"Rise up with the sun, water the garden, feed the animals, and visit the town all before sunrise!"
Or something of that nature. This is an indirect quote from a magazine ad for the Gameboy game 'Harvest Moon GB' dating back to 1998, though which magazine and month it's from I do not know. But it was a quote that flipped on a switch inside my head that screamed "You HAVE to play this game; It's right up your alley."
The ad was double-billed with another Natsume release from that year—Legend of the River King GB—and was featured in the same magazine that also advertised Pokemon Red Version and Pokemon Blue Version, though again as previously mentioned I do not remember the specifics of this particular magazine. However, I really wish I did because I'd love to find a copy and flip through it again.
I vaguely remember reading a snippet of the ad that also mentioned that a Super Nintendo version existed, and seeing as it was 1998 and that Super Nintendo games were still available for rent, my eleven-year-old thought process was something like, "Well if there is a SNES version then it must be available to rent."
So that following Saturday, August 2nd—My grandmother's birthday—we headed out to town after a somewhat eventful morning involving a garter snake my father encountered while cleaning out some brush. After running some errands, we stopped at the new Hollywood Video that had just opened at the beginning of the year. My first rental was Resident Evil 2, and man did that ever set off a hilarious chain of events, but that's a ReCollection for another time.
We stopped at Hollywood Video and I was sent inside with my nephew who had been staying with us since March. Given enough money to cover the rental, we trekked across the parking lot and made our way through the entrance, banked a hard left to the video game section, passed the Nintendo 64 games, and went right for the dwindling SNES selection. Sure enough, there it was: Harvest Moon for the Super Nintendo, something I surely had looked over as now had the Nintendo 64 and a Playstation as of the previous Christmas.
To this day, just looking at the cover art for this game sparks an incredibly warm feeling that I associate specifically with 1998, particularly that of the holiday season and two notable video games that will get their own ReCollections in the future.
Probably the most surprising part was the fact that the game was still available for rent. Usually, when I'd look for something specific, it'd always be rented out. And while Harvest Moon would eventually end up stolen upon trying to rent it in the future, I did get a good couple of week-long rentals worth from it while it was available.

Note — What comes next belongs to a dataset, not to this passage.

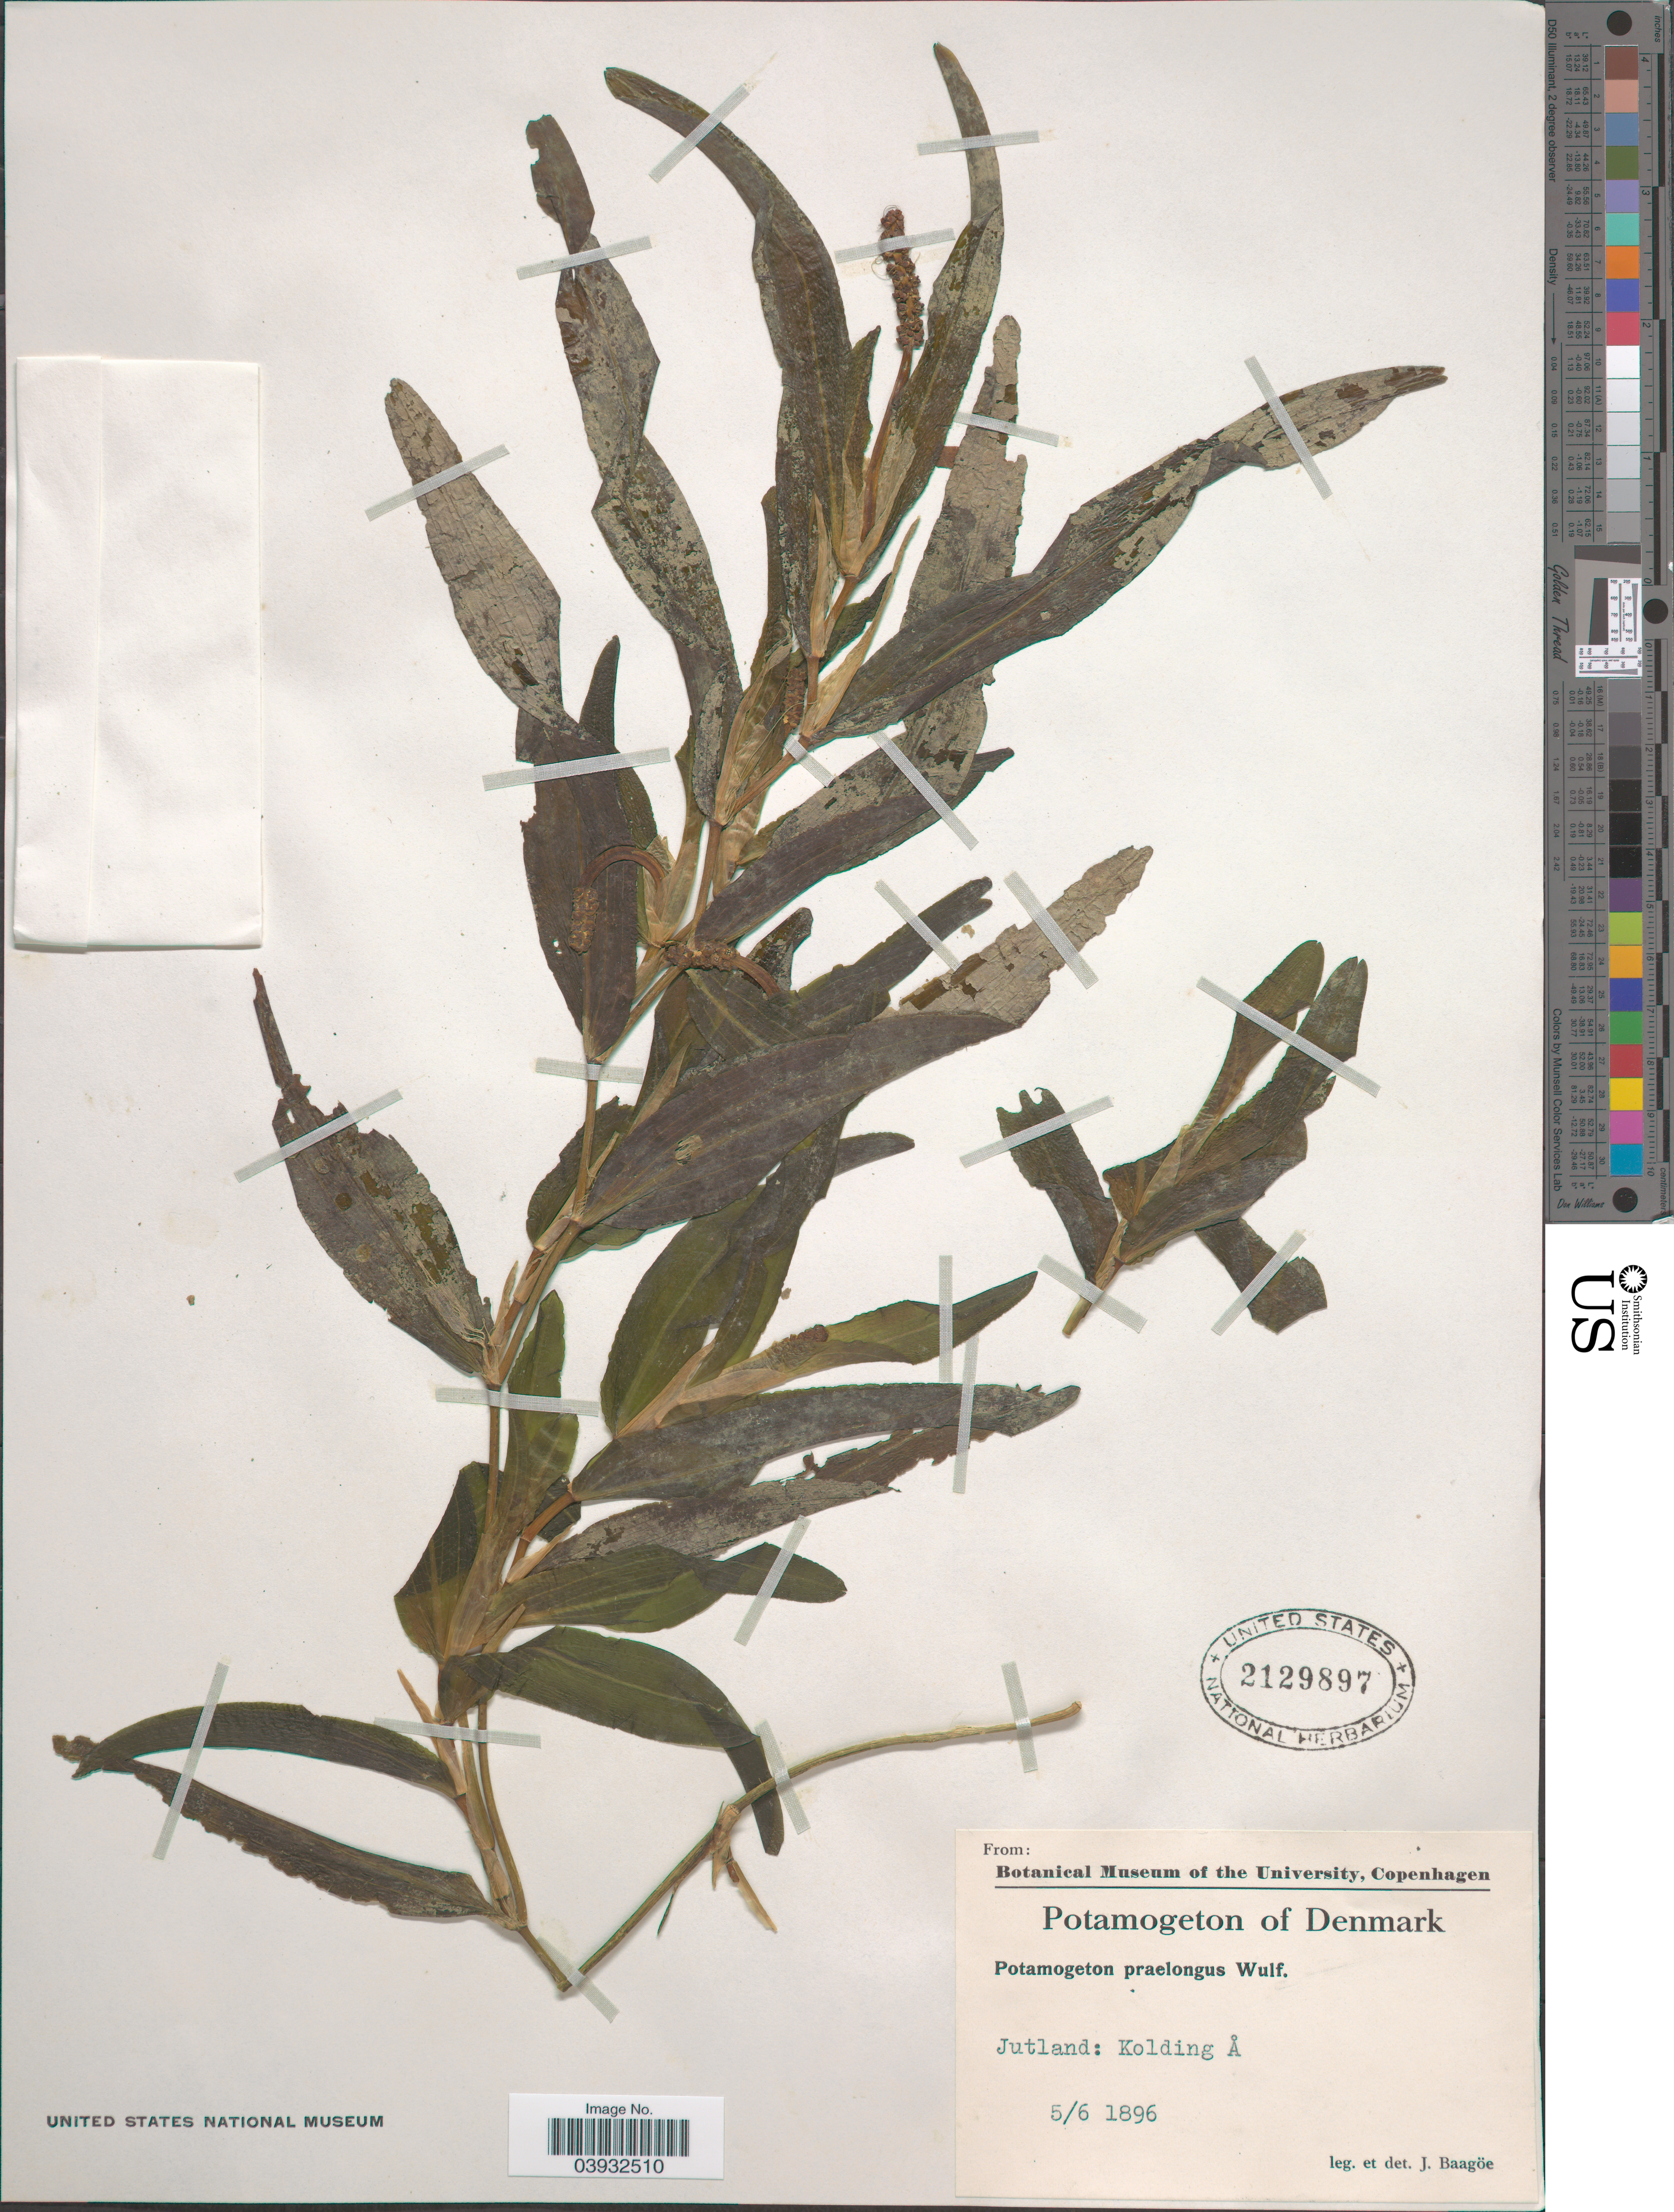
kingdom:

In Harvest Moon, you play as a young farmer that inherits his deceased grandfather's farm and you are tasked with reviving it in two and a half year's time, at which time you'd be evaluated by your parents and be granted one of several different endings depending on what you managed to accomplish during that time period.
Harvest Moon SNES differs from almost every other game in the series in that it has an ending that upon reaching it, your time with that particular save file is done and you need to start over. Now while it was possible to flat-out lose your farm if you did poorly in some of the earlier titles—namely Harvest Moon 64 and Harvest Moon Back to Nature—the only other game to flat-out end your progress was Harvest Moon: A Wonderful Life, which had a legitimate ending(though that too would be changed in improved releases, including the upcoming remake!)
I had named my first farmer "Goku", and as I blazed through the early days of the game with little regard to anything but clearing land and growing crops, days ended pretty quickly, be it due to my not realizing that you could restore your stamina in the hot spring or just wanting to progress through the seasons and see what each brought to the table.
I remember my nephew encouraging me to keep watering a single tomato in expectancy of it growing to much larger sizes, something that wouldn't become a feature in the series until much, much further down the road. Nothing happened obviously, but it was one of those things that stuck with me after all these years.
Oh, and accidentally leaving a chicken outside without protection. Hearing that startled "bugock!" during the screen transition, waking up the next morning to find just the bird's feathers. The only remnants of the chicken after a wild dog attacked it during the night.
Though I'd go on to rent Harvest Moon for the SNES a few more times, even into 1999 after I had received the GB version the previous Christmas, eventually the copy Hollywood Video stopped appearing available for rent, no doubt stolen by someone that had become aware of the game's increasing value in the aftermarket. I had never seen the game available for purchase when it was brand new either, only after coming across it secondhand at Media Play. I did eventually get my own copy of it courtesy of my nephew, which was pictured above.
It remains the most valuable video game in my collection.
I do still have my original copy of Harvest Moon GB that I got for Christmas in 1998, though the original box and booklet are long gone, replaced with a plastic repro, which unfortunately was only for the GBC re-release.